KIEV, Ukraine -- Ukraine may cut grain exports for the remainder of 2010, following the impact on crops of a severe drought.
The move would follow Russia's ban on grain exports on Sunday because of drought and a spate of wildfires.
Ukraine's cabinet will discuss whether to cut exports at a meeting on Wednesday, the state news agency reported on Tuesday.
The news sent wholesale wheat prices higher, fuelling concerns that the cost of some High Street foods will rise.
Over the last decade, the Black Sea region has emerged as a key exporter of grain to global markets.
Ukraine is the world's largest exporter of barley and the sixth-biggest of wheat.
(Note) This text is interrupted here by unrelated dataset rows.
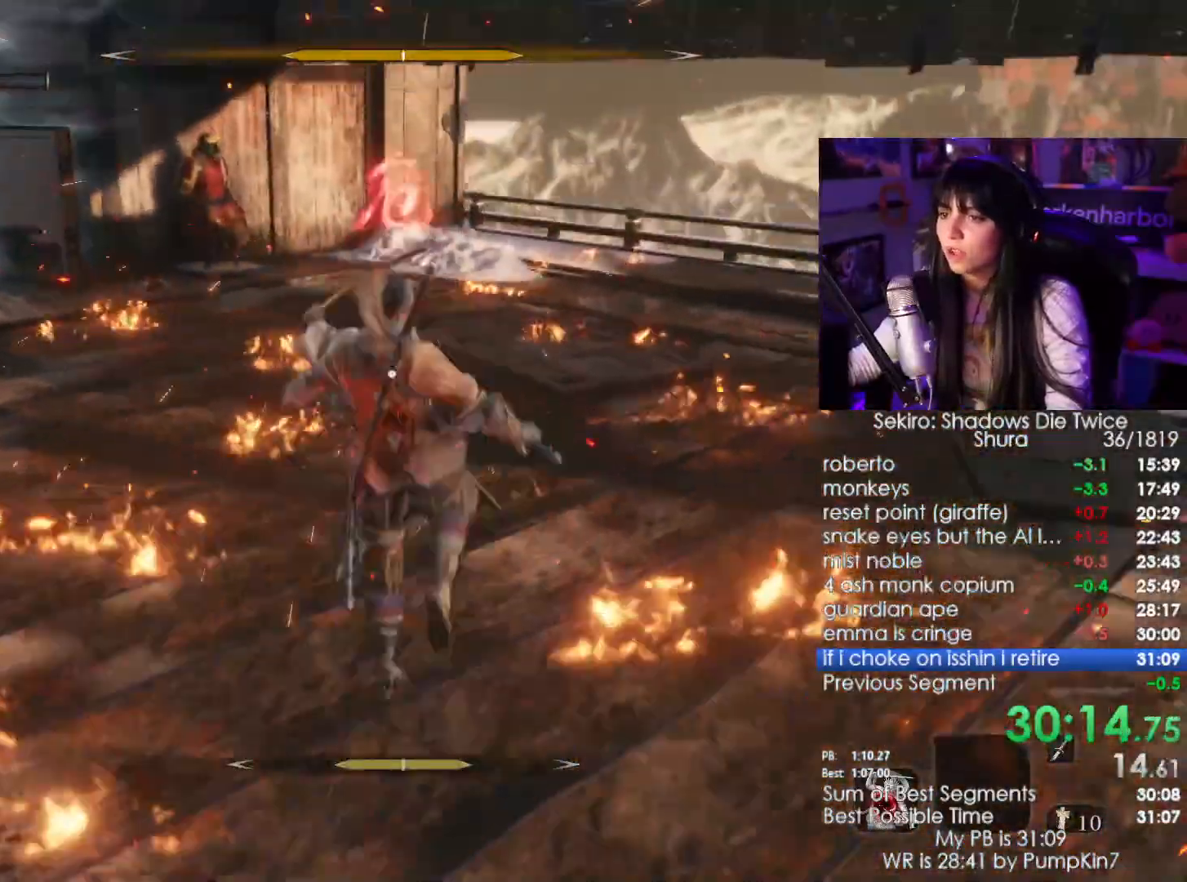
{"keys": [], "mouse": [], "events": [[50, "space", "down"], [100, "space", "up"], [200, "space", "down"], [234, "space", "up"], [334, "space", "down"], [434, "space", "up"]]}
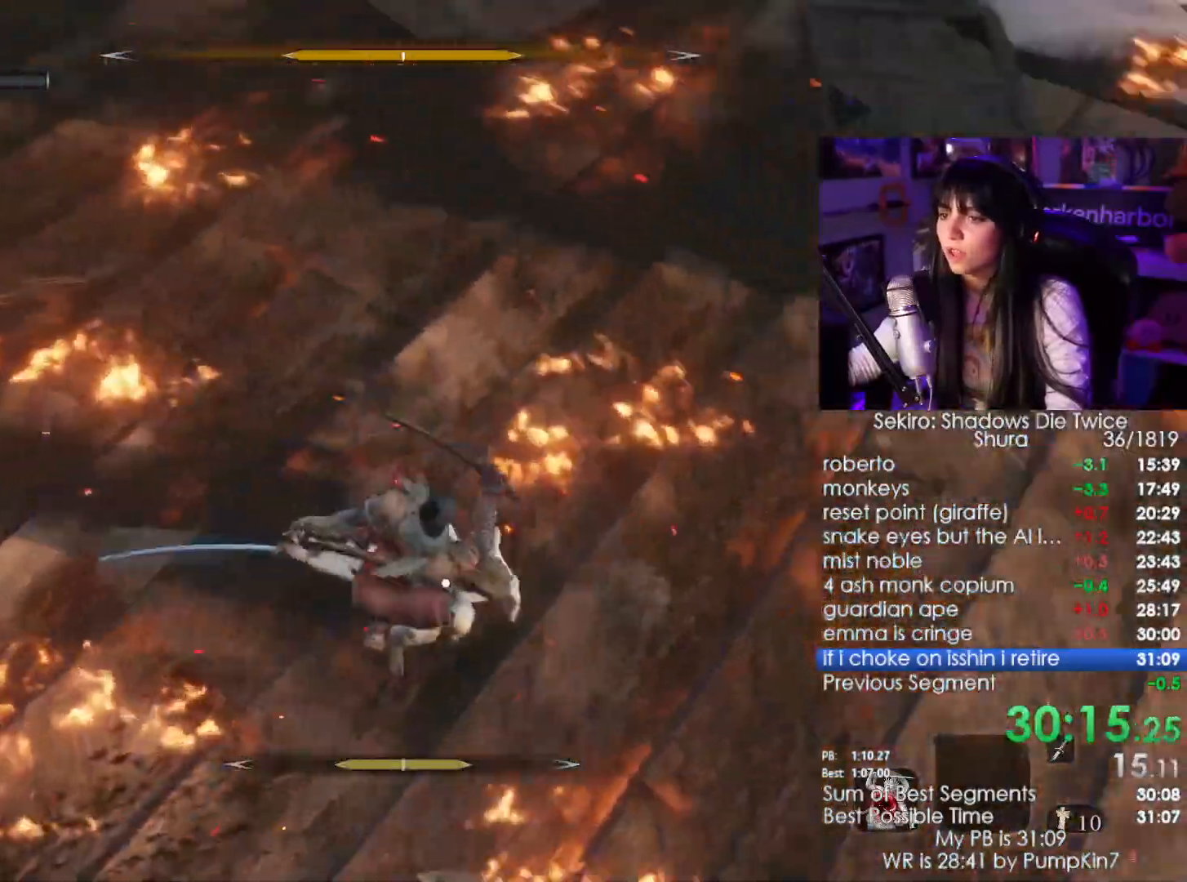
{"keys": ["w"], "mouse": [], "events": [[17, "space", "down"], [117, "space", "up"], [217, "w", "down"]]}
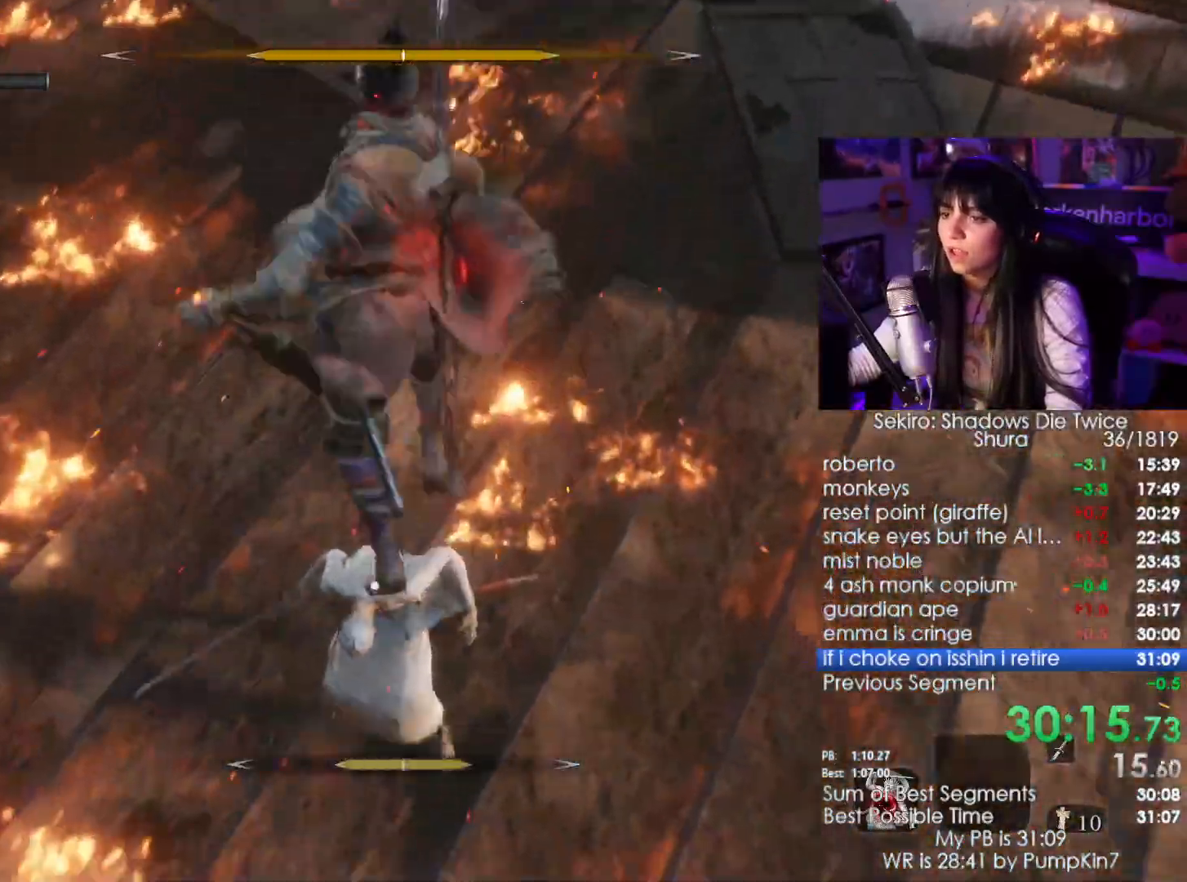
{"keys": ["w"], "mouse": [], "events": [[17, "mouse_left", "down"], [134, "mouse_left", "up"], [234, "mouse_left", "down"], [317, "mouse_left", "up"], [417, "mouse_left", "down"], [500, "mouse_left", "up"]]}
The country exported 21 million tonnes of grain in the year to June.
But Mykola Prysyazhnyuk, Ukraine's agricultural policy minister, said: "We are proposing to allow the export of 2.5 million tonnes from now until the end of the year."
One million tonnes currently held in ports would also be exported, he said.
Russia, the world's third-largest wheat exporter last year, imposed a ban in order to keep the domestic market supplied and prices down.
Russia's ban sent wheat prices to a two-year high. The country's Prime Minister, Vladimir Putin, warned: "There is no need to count on a quick removal of the export ban."
A European Union spokesman said on Tuesday that the EU has plenty on grain stocks and export bans will not hurt supplies.
But some countries are rushing to find alternative suppliers. Egypt, which had previously sourced about 63% of imports from the Black Sea, is searching as far afield as France and Argentina for new supplies.
Egypt's minister of trade and industry, Rachid Mohamed Rachid, said: "We have already replaced most of the quantities that were contracted with Russia... Egypt is continuously in the market."